- [WHAT IS BEING ASKED] The lines from the top of the listing through the one containing "98 125 4.60" are to be retyped exactly, with no other lines.
____ INPUT DATA
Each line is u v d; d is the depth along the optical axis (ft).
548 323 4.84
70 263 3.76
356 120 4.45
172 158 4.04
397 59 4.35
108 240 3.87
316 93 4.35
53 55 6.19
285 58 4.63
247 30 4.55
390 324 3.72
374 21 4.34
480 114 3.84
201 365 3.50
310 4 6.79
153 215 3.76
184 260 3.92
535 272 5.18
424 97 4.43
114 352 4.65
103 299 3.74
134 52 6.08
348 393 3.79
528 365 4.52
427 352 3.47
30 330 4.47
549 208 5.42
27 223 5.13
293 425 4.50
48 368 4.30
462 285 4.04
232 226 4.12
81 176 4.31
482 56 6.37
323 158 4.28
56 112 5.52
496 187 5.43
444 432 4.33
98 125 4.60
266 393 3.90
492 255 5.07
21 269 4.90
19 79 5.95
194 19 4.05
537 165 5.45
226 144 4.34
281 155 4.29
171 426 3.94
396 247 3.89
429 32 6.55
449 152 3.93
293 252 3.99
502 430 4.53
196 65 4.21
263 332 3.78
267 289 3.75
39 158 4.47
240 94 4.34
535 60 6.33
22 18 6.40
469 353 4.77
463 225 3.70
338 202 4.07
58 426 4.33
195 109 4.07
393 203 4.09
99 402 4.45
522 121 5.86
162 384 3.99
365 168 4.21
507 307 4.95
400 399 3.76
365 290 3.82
________
- [OUTPUT OF THE EXERCISE]
Each line is u v d; d is the depth along the optical axis (ft).
548 323 4.84
70 263 3.76
356 120 4.45
172 158 4.04
397 59 4.35
108 240 3.87
316 93 4.35
53 55 6.19
285 58 4.63
247 30 4.55
390 324 3.72
374 21 4.34
480 114 3.84
201 365 3.50
310 4 6.79
153 215 3.76
184 260 3.92
535 272 5.18
424 97 4.43
114 352 4.65
103 299 3.74
134 52 6.08
348 393 3.79
528 365 4.52
427 352 3.47
30 330 4.47
549 208 5.42
27 223 5.13
293 425 4.50
48 368 4.30
462 285 4.04
232 226 4.12
81 176 4.31
482 56 6.37
323 158 4.28
56 112 5.52
496 187 5.43
444 432 4.33
98 125 4.60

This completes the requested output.